**Supplied text**
IICRC, you mentioned that this patch-set was ready for submission?
In case you missed it, Rafael Wysocki isn't happy with various patches in this series - we have his comments on one of the patches which sound like the approach with the "enabled" bit won't work - at the very least in an arch-independent context. He also says he has other concerns, but hasn't set out what those are, and says he will do so after the merge window.
Can you please share the link of the specific comments of Rafael you are worried about?
He summarises it as "and it doesn't look good" which rings alarm bells. I am hoping this doesn't mean it's back to the drawing board for this feature.
If there is anything other than 'enabled' and 'online-capable' bit discussion then I would suggest to discuss this as part of the mailing-list so that more eyes can be privy to it.
AFAICS, there are only 2 comments from Rafael on this patch-set. Maybe I am failing to see his point. It would be helpful if you can elaborate more.
You were copied on Rafael's comments on the series that I posted, and I was hoping that you have read them, but it seems you haven't. I won't bother answering each of your questions given that everything you're asking is covered in Rafael's comments (which I'll provide at the bottom.)
I'm also wondering why it's taken Rafael this long to state this concern - it is not like this has changed between RFC v2 and the series I posted, and Rafael did comment on the RFC v2 series. So I don't really understand why it's taken so long to bring up this concern.
I guess you are referring to some discussion which I am not privy of. What is that concern and where and when it has been discussed?
Hopefully we will find out more after the merge window is over in about two weeks time.
BTW, what it has in relation to merge window?
Salil - I suspect this means that the qemu patches need to be held as well, because if the kernel side approach has to change it may impact the qemu side as well.
I really do not understand all of this. Stance is vacillating and in fact has been contradictory to what you commented in the mailing-list.
Err, what (to all of the above)?
Anyway, I'm not going to argue with you.

**Provided records**
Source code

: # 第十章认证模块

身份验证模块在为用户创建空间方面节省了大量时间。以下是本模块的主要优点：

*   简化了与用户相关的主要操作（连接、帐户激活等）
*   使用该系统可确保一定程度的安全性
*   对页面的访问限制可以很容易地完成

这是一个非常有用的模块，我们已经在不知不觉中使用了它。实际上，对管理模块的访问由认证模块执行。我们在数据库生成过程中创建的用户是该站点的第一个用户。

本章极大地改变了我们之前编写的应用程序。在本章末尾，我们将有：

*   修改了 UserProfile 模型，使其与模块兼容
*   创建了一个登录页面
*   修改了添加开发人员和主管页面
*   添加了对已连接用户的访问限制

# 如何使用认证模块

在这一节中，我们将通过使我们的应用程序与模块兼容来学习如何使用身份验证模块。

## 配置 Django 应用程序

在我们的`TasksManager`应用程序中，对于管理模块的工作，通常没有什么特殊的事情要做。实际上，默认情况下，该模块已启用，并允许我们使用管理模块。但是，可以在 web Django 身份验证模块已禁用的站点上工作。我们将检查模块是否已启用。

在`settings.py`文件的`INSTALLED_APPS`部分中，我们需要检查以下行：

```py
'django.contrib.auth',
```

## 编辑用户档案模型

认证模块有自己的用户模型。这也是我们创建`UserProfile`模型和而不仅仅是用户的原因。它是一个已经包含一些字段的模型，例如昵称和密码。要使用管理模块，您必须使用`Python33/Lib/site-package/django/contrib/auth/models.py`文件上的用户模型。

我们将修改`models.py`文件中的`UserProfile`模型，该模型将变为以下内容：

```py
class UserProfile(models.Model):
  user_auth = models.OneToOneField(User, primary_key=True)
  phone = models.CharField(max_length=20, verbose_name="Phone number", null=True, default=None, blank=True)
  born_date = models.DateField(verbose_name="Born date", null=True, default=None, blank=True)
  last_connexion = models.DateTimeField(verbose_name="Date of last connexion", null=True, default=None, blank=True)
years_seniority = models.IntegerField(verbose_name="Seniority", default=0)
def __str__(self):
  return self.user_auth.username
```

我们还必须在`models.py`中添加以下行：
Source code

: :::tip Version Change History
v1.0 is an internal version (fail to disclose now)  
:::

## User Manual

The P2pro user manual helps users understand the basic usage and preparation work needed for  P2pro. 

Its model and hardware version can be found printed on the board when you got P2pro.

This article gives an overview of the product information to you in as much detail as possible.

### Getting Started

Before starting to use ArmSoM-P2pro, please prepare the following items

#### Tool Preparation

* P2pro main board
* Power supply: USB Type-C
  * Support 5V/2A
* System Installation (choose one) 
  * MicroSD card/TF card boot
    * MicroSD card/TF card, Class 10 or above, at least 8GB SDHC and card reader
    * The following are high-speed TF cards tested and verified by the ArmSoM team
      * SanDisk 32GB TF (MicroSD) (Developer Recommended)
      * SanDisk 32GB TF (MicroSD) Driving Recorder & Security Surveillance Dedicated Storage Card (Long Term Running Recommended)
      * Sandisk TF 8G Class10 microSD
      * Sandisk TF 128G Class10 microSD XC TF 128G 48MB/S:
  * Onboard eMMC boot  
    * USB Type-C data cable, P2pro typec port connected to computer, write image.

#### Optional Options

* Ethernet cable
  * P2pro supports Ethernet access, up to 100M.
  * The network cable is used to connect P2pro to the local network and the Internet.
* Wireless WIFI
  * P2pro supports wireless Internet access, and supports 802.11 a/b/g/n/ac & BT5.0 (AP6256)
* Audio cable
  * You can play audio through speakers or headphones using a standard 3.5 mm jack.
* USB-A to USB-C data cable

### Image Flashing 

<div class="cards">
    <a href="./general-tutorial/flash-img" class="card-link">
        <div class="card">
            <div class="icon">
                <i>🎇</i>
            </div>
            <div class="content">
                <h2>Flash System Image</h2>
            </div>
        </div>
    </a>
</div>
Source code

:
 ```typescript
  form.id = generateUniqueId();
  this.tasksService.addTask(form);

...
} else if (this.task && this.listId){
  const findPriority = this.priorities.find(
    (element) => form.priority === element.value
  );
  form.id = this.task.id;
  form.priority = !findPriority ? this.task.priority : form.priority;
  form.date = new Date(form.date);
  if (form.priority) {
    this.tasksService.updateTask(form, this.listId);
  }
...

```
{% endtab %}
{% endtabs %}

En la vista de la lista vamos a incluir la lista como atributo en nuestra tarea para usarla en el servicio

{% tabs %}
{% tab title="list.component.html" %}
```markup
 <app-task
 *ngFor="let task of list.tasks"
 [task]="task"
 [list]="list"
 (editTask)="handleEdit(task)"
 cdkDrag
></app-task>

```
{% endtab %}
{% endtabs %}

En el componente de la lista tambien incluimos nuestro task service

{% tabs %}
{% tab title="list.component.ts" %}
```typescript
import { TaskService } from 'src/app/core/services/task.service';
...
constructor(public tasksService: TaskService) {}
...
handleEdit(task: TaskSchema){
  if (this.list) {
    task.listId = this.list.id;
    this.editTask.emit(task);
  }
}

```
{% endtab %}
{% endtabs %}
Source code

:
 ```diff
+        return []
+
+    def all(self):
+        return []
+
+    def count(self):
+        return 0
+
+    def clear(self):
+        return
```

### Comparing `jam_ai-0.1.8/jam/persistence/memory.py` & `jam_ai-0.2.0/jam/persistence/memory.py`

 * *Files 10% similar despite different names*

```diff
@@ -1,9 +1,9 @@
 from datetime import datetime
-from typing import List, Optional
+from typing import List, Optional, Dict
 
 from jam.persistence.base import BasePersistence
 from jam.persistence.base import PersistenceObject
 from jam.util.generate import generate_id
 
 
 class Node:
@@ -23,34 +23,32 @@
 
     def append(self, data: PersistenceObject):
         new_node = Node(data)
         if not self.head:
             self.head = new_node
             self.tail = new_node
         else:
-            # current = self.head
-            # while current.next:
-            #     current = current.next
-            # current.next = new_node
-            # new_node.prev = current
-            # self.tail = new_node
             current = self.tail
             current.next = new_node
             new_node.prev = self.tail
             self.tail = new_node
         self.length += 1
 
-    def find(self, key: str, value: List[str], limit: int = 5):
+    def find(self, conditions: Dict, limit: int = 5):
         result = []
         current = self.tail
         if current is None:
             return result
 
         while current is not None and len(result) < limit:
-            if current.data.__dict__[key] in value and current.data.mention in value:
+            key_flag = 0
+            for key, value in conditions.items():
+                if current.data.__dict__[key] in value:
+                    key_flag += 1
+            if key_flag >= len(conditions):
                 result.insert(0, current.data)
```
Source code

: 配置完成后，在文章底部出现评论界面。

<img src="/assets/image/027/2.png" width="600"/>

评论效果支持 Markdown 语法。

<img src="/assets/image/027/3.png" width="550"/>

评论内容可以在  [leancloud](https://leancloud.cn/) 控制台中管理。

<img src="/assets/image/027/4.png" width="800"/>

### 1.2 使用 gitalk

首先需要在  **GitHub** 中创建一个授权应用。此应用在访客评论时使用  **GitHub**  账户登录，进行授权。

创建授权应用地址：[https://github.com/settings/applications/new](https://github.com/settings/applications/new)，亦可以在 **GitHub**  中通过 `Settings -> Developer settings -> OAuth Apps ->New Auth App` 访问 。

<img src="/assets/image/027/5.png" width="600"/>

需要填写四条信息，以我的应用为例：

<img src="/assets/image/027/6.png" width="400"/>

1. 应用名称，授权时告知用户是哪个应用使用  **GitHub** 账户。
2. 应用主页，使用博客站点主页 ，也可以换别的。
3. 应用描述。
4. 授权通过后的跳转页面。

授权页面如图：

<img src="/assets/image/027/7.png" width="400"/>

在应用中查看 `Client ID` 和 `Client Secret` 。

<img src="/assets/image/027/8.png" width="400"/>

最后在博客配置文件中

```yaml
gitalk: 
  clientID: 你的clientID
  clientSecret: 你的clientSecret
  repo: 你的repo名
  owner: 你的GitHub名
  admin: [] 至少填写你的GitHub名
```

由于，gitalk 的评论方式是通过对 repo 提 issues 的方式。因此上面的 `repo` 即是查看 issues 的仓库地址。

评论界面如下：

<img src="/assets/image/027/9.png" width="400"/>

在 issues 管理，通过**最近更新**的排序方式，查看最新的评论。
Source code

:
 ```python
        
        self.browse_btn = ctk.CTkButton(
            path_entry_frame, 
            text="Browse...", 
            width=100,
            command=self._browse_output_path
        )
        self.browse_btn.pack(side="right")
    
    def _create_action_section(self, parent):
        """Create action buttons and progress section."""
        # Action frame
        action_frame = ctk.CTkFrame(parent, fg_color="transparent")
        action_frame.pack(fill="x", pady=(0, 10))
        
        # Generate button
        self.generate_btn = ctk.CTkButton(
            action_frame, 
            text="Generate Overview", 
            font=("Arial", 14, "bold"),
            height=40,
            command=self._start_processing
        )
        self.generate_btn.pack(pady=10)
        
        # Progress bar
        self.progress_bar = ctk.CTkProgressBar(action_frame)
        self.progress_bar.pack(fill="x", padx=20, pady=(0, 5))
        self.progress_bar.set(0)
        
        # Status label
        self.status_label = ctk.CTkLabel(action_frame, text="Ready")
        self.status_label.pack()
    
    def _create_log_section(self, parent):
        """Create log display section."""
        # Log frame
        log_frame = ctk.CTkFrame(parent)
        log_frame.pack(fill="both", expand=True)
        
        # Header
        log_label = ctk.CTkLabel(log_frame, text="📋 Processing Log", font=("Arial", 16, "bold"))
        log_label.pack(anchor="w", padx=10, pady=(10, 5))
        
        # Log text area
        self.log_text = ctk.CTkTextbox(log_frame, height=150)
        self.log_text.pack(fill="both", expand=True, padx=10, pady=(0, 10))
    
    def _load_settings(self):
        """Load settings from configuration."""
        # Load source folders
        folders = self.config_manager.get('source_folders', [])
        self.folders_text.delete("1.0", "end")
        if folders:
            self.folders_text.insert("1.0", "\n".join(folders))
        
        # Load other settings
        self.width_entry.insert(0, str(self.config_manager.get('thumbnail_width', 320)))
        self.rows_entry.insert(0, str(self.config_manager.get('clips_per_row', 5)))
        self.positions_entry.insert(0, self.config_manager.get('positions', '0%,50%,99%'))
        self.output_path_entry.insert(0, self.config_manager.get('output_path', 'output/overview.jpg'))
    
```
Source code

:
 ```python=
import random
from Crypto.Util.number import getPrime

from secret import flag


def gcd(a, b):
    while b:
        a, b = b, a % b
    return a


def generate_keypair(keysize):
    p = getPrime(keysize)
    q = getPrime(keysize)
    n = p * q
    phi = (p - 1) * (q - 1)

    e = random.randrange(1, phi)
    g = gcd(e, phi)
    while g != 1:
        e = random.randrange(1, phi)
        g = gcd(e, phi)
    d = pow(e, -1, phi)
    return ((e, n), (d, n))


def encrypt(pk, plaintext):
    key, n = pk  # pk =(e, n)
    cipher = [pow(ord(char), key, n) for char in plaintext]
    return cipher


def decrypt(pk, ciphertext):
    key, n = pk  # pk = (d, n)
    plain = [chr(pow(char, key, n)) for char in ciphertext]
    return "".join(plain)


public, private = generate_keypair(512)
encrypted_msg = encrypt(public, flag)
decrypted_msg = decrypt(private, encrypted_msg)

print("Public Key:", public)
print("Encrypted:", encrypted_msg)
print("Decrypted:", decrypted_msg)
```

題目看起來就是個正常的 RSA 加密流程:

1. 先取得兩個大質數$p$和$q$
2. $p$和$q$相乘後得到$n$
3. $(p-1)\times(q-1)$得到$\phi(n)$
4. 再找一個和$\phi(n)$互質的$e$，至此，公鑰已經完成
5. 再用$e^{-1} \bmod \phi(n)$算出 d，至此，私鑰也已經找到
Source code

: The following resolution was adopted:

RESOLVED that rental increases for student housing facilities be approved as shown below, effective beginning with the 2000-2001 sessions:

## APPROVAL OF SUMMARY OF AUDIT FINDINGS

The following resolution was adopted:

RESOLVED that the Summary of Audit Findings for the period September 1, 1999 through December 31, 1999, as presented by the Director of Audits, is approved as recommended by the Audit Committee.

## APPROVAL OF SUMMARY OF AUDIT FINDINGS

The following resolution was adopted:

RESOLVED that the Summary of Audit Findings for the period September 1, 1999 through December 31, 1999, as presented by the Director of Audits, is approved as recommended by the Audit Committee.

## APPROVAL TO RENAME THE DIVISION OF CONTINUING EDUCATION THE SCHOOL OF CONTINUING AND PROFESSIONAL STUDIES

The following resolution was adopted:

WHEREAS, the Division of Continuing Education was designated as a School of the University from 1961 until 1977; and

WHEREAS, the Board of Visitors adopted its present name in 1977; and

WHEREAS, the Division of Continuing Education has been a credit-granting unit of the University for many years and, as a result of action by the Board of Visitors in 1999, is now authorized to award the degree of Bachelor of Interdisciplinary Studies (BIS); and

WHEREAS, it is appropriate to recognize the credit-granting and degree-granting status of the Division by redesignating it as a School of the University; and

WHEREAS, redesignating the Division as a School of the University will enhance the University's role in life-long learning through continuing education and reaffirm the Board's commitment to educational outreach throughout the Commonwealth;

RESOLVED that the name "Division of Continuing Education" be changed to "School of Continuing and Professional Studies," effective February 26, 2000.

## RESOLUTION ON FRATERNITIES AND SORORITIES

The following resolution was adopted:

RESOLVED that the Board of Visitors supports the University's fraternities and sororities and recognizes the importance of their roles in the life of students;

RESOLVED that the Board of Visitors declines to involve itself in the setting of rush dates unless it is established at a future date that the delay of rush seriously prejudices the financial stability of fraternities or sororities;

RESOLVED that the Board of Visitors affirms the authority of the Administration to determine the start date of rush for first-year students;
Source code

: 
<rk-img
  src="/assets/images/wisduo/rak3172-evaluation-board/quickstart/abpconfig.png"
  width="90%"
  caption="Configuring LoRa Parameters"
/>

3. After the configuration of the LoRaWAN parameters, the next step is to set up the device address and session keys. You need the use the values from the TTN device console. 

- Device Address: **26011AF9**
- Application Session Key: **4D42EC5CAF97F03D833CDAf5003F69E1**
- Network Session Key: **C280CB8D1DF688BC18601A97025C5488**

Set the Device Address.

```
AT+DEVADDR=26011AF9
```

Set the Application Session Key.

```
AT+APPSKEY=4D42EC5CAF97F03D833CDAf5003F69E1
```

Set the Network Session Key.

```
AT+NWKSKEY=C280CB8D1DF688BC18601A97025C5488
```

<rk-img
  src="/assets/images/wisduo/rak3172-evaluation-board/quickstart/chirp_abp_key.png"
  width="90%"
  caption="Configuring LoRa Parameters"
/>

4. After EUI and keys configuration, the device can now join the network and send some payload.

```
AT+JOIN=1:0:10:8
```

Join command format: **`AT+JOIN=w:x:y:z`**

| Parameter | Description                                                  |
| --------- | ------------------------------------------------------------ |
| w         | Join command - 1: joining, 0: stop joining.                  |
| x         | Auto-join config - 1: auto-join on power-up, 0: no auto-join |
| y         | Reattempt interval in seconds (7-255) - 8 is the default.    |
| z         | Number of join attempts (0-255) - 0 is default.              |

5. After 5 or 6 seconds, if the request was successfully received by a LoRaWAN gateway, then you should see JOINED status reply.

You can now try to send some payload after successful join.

**Work instruction 1**
Copy the patch-set thread word for word, everything from "Can you please" down to "for this feature.".
**Work instruction 2**
According to the patch-set thread, about how long until the merge window is over?
The listing has nothing to do with any of this.

**Expected output 1**
Can you please share the link of the specific comments of Rafael you are worried about?
He summarises it as "and it doesn't look good" which rings alarm bells. I am hoping this doesn't mean it's back to the drawing board for this feature.

**Expected output 2**
About two weeks.